Puritan women were not nearly as austere as Quakers would later become. They normally wore modest lace caps and bright sleeve-ribbons which made a cheery contrast with the “sadd colors” of their skirts and bodices. But these indulgences were monitored by elders who struggled to enforce a rule of restraint. Even Mary Downing, the niece of Governor Winthrop himself, was reprimanded for wearing a little lace, and “crosse clothes.” She wrote to her father:
I wrote my mother for lace not out of any prodigal or proud mind, but only for some crosse clothes, which is the most allowable and commendable dressings here … the elders with others entreated me to leave them off, for they gave great offense.10
These small excesses made all the more striking the comparative austerity of New England dress ways from the seventeenth century to the twentieth.11
After the great migration, the people of New England fought a two hundred years’ war to preserve the values of their culture. Young men and women strained against the sartorial limits that elders imposed upon them. From time to time the magistrates cracked down. At Northampton in 1676, thirty-six young ladies received criminal indictments for “overdress chiefly in hoods.” One of them, a spirited young woman named Hannah Lyman, defiantly appeared before the court wearing the silken hood for which she had been indicted. The magistrate was not amused; Hannah Lyman found herself in serious trouble not only for “wearing silk,” but for “wearing silk in a flaunting manner, in an offensive way, not only before but when she stood presented.”12 Legal evidence of this sort always points two ways. It shows that some New Englanders rebelled against their culture, while others labored to preserve it. It also tells us that even as challenges and changes occurred in the dress ways of this region, elements of continuity remained very strong.

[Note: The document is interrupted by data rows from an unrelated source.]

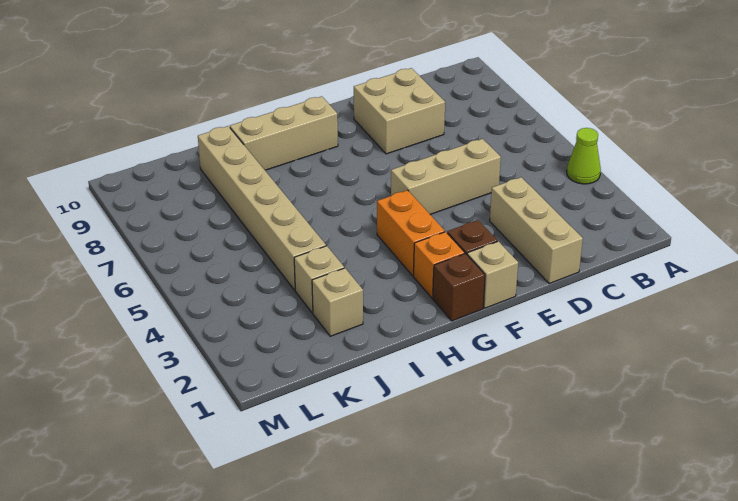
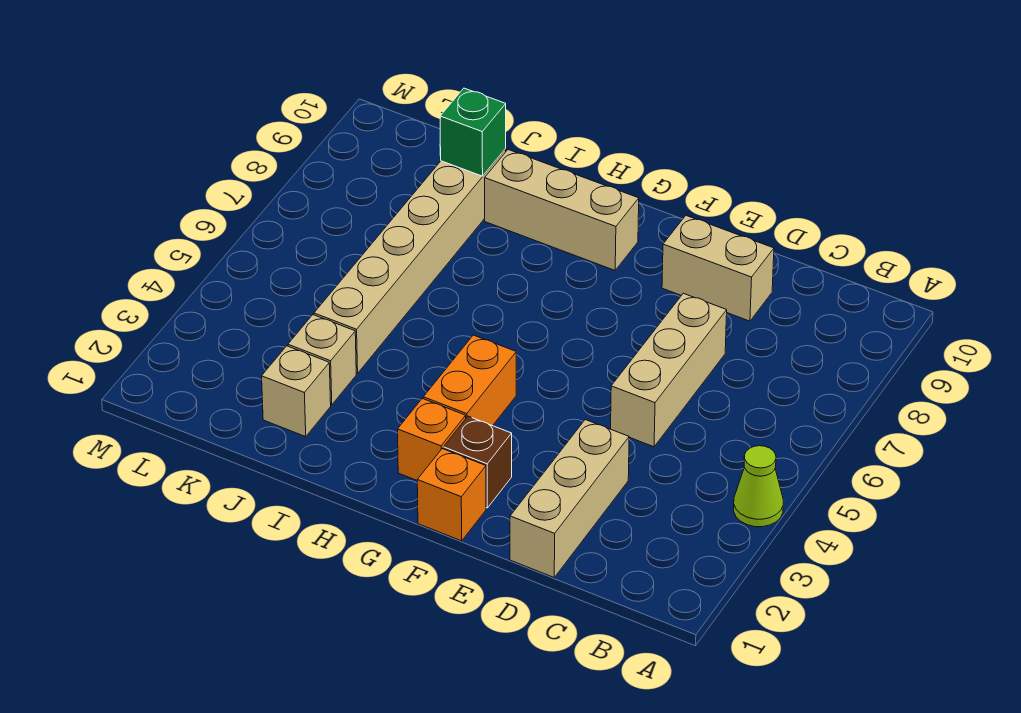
tan 1x3 brick [391,139,501,214] -> tan 1x3 brick turned to [611,293,727,447]
tan 2x2 brick [354,68,445,154] -> tan 1x2 brick [662,216,774,321]
tan 1x1 brick [467,241,518,308] -> orange 1x1 brick [417,449,486,541]
brown 1x1 brick [433,254,485,321] -> none
none -> green 1x1 brick [440,88,506,176]

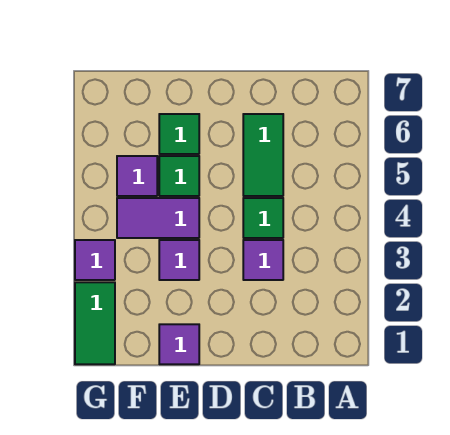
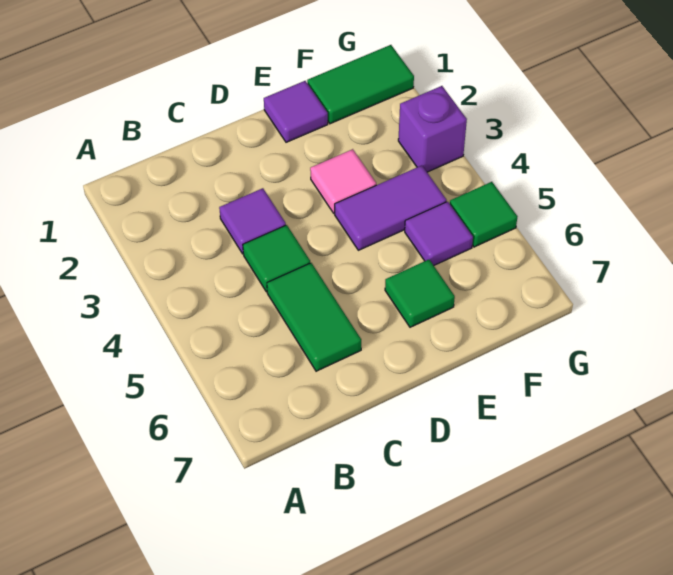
purple 1x1 tile [159,240,199,280] -> pink 1x1 tile [310,149,376,213]
green 1x1 tile [159,156,199,196] -> green 1x1 tile moved to [450,182,517,247]
green 1x2 tile [75,282,115,364] -> green 1x2 tile turned to [307,45,414,124]
purple 1x1 tile [75,240,115,280] -> purple 1x1 brick [398,86,467,172]

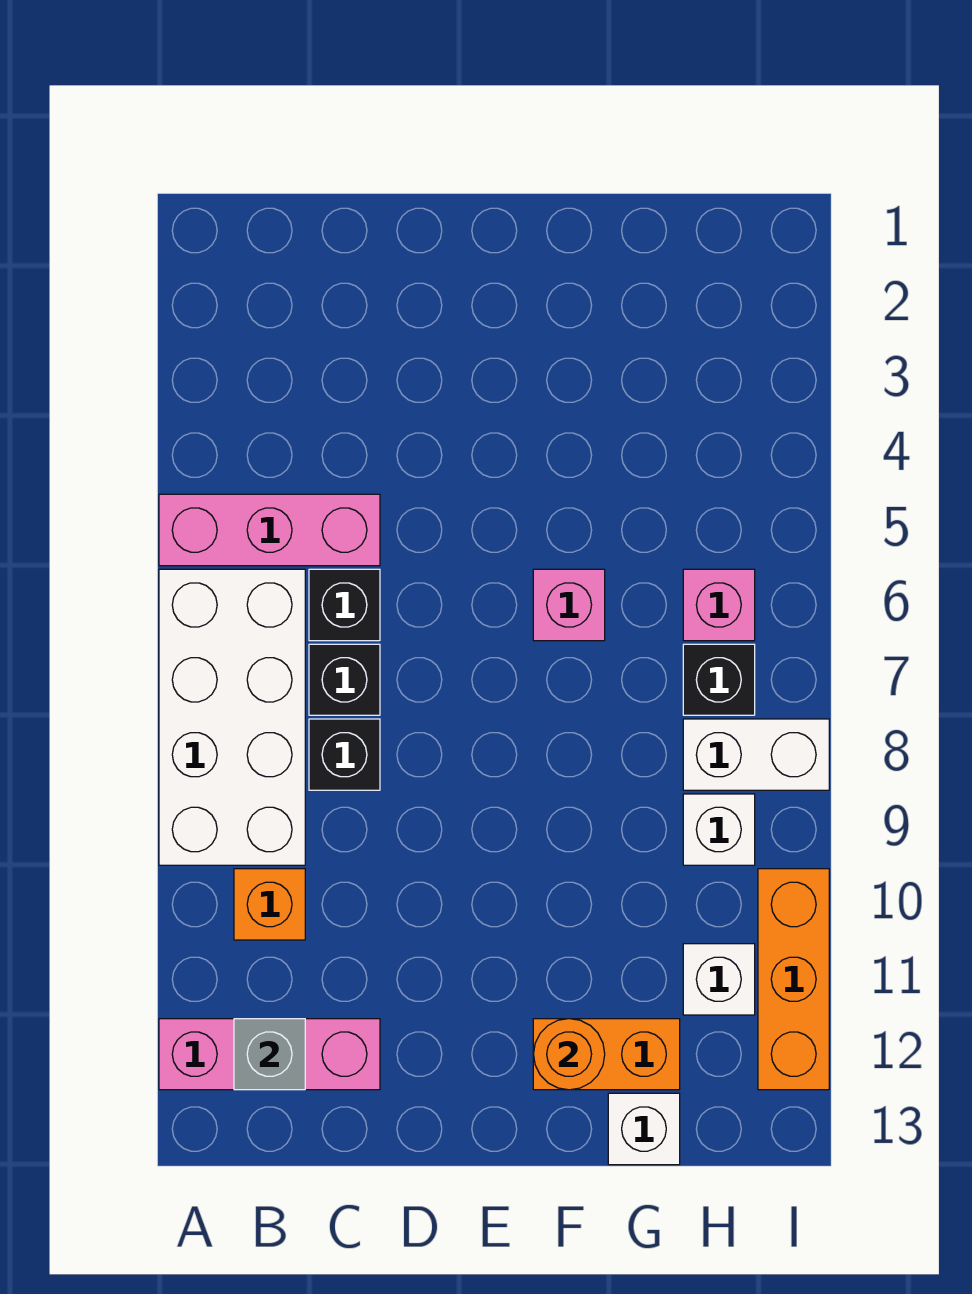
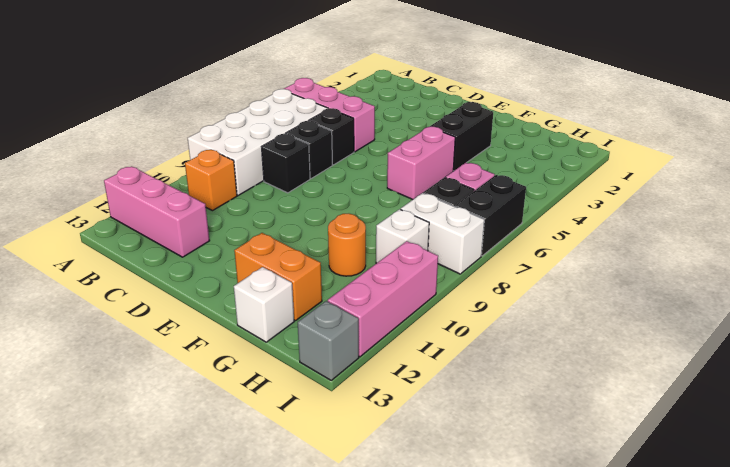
grey 1x1 brick [234,1019,305,1090] -> grey 1x1 brick moved to [298,301,359,380]
none -> black 1x2 brick [430,102,493,171]
pink 1x1 brick [533,569,605,641] -> pink 1x2 brick [387,127,455,199]
orange 1x1 round brick [533,1019,605,1090] -> orange 1x1 round brick moved to [328,214,366,276]
white 1x1 brick [683,944,755,1015] -> none
none -> black 1x2 brick [455,175,526,256]
orange 1x3 brick [758,869,829,1090] -> pink 1x3 brick [328,241,438,357]

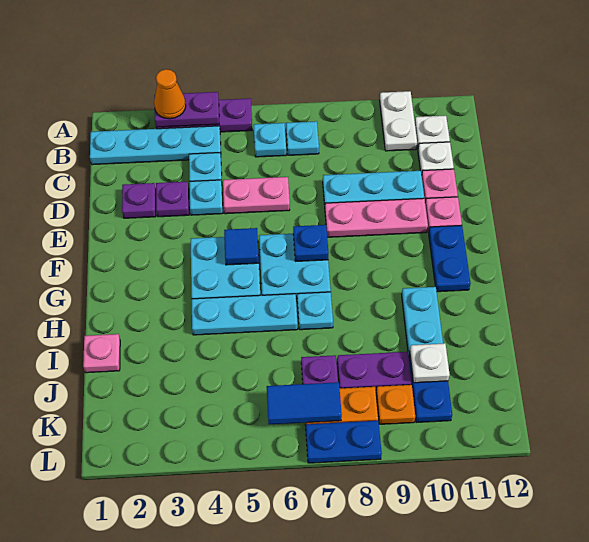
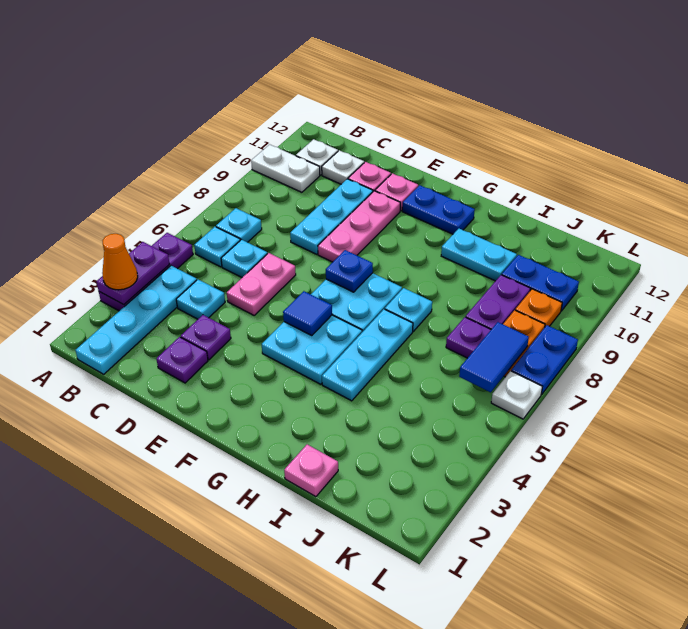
cyan 1x1 plate [190,180,223,215] -> cyan 1x1 plate moved to [221,239,267,277]
white 1x1 plate [410,343,450,383] -> white 1x1 plate moved to [491,371,542,419]

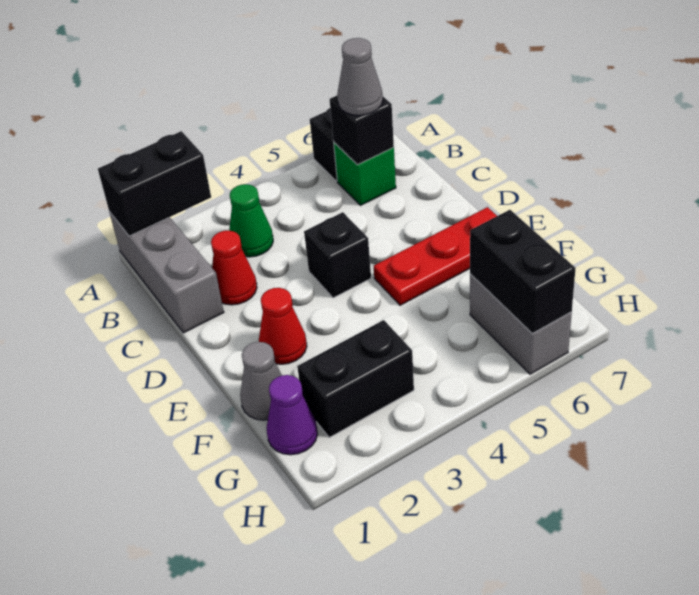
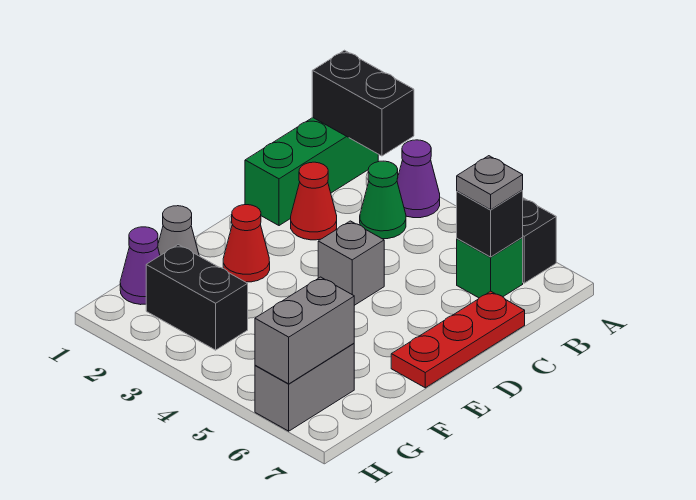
grey 1x3 brick [109,212,224,333] -> green 1x3 brick [245,118,378,226]
none -> purple 1x1 cone [397,140,440,218]
grey 1x1 cone [337,38,383,115] -> grey 1x1 plate [457,156,523,210]
black 1x1 brick [304,212,371,298] -> grey 1x1 brick [318,221,384,305]
red 1x3 plate [374,207,497,305] -> red 1x3 plate turned to [391,291,525,388]
black 1x2 brick [470,210,576,334] -> grey 1x2 brick [255,277,354,384]

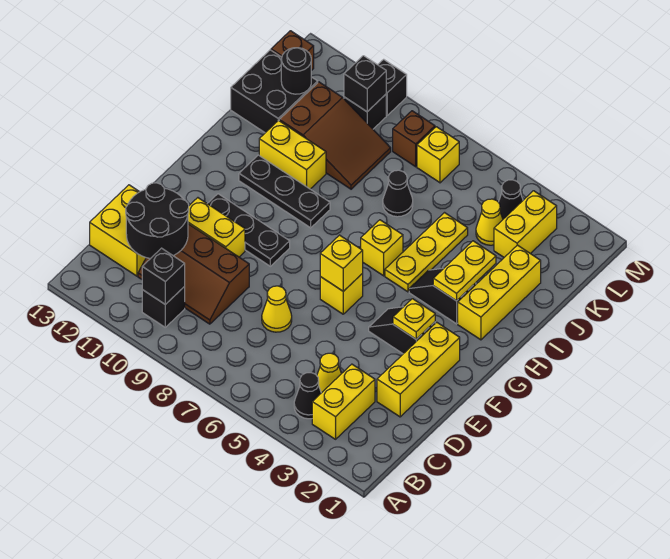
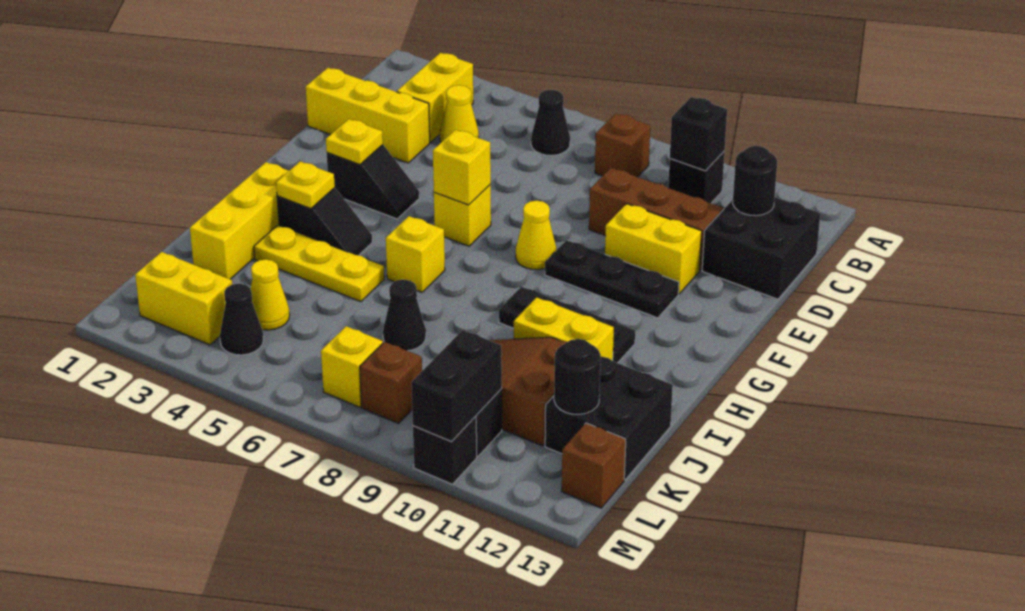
black 1x1 cone [294,373,321,419] -> black 1x1 cone moved to [531,90,570,155]
none -> brown 1x1 brick [595,113,650,177]
black 2x2 round brick [126,183,189,259] -> black 1x1 round brick [733,146,777,216]
yellow 2x2 brick [90,185,146,276] -> black 2x2 brick [702,197,820,299]
yellow 1x3 brick [377,322,460,417] -> yellow 1x3 brick turned to [306,68,430,163]
yellow 1x1 cone [262,286,292,332] -> yellow 1x1 cone moved to [516,201,557,270]
yellow 1x2 plate [433,241,496,301] -> yellow 1x1 plate [276,161,335,209]
yellow 1x3 plate [385,213,468,292] -> yellow 1x3 plate turned to [254,225,384,302]
yellow 1x2 brick [494,191,557,257] -> yellow 1x2 brick turned to [135,252,232,345]
black 1x1 brick [344,56,386,112] -> black 1x2 brick [411,330,502,442]

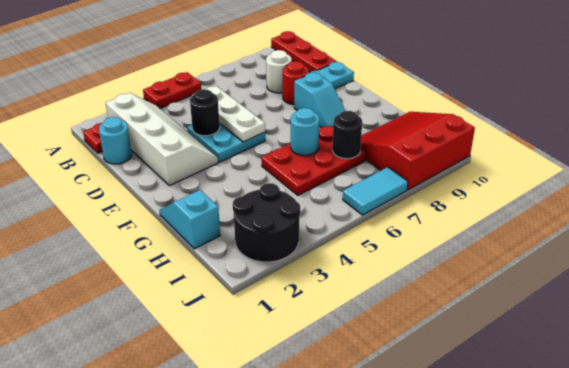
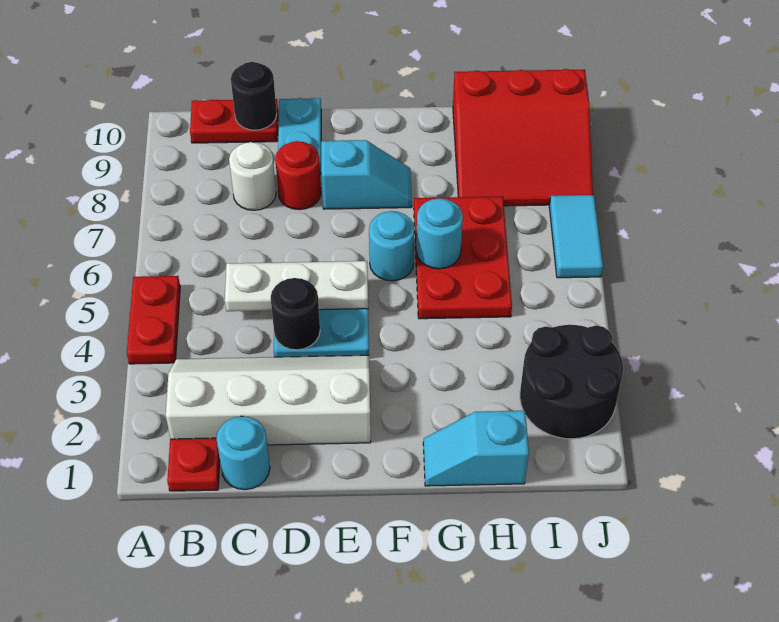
red 1x3 plate [271,31,337,72] -> red 1x2 plate [190,99,278,143]
none -> cyan 1x1 round brick [369,211,414,281]
black 1x1 round brick [332,111,362,159] -> black 1x1 round brick moved to [231,62,277,130]
red 3x3 slope [361,112,475,190] -> red 3x3 slope turned to [453,69,593,206]

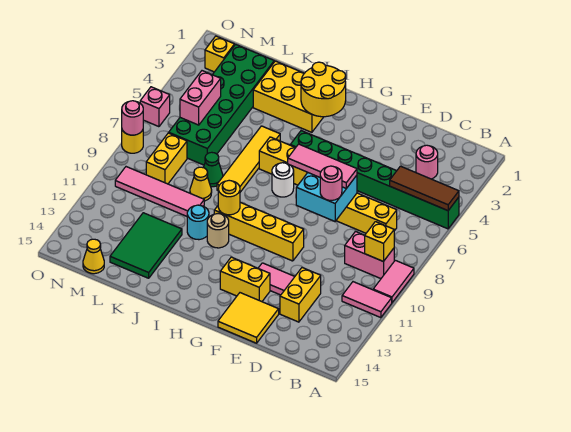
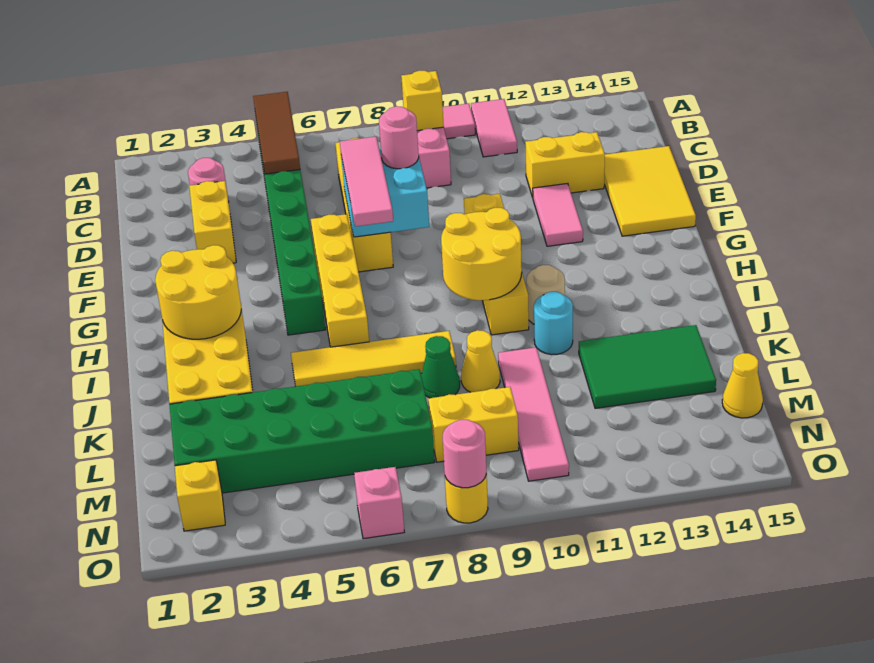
yellow 2x2 tile [218,293,279,343] -> yellow 2x3 tile [604,146,696,236]
yellow 1x2 brick [220,257,270,302] -> yellow 1x2 brick moved to [189,181,236,263]
white 1x1 round brick [272,163,294,197] -> none
yellow 1x1 round brick [218,180,240,215] -> yellow 2x2 round brick [441,208,522,300]
pink 1x2 brick [180,71,221,125] -> none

Fashions of dress were never static in this society, but changed as rapidly in Massachusetts as in other parts of the Western world. Doublet and hose yielded to smallclothes, and smallclothes to pantaloons, and pantaloons to sack suits. But through all these changes, the dress ways of Massachusetts have preserved strong continuities. A female traveler wrote in the eighteenth century:
They are generally very plain in their dress throughout all the colony, as I saw, and follow one another in their modes, that you may know where they belong, especially the women, meet them where you will.13
Even in the twentieth century, the descendants of the Puritans still wear suits of slate-grey and philly-mort. In Boston’s Back Bay and Beacon Hill, Brahmin ladies still dress in sad colors, and their battered hats appear to have arrived in the hold of the Arbella.
Sad colors also survive in the official culture of New England. In the older universities of Massachusetts, Rhode Island and New Hampshire, scholars and athletes do not appear in colors such as Princeton’s gaudy orange or Oxford’s brilliant blues and reds. The color of Harvard is a dreary off-purple euphemistically called crimson. Brown University’s idea of high color is dark brown, trimmed with black. On ceremonial occasions, the president of that institution wears a mud-colored garment which is approximately the color of used coffee grounds. Dartmouth prefers a gloomy forest-green. All of these shades were on the official list of “sadd colours” in 1638; and are still in vogue today.
In the New England dialect, it is interesting to discover that clothes have been called “duds” for three centuries. This was an old English term of contempt for dress. A scarecrow, in his castoff rags was sometimes called a “dudman.” The language of dress in New England was a vocabulary of deprecation. That pejorative attitude still survives in the culture of this region.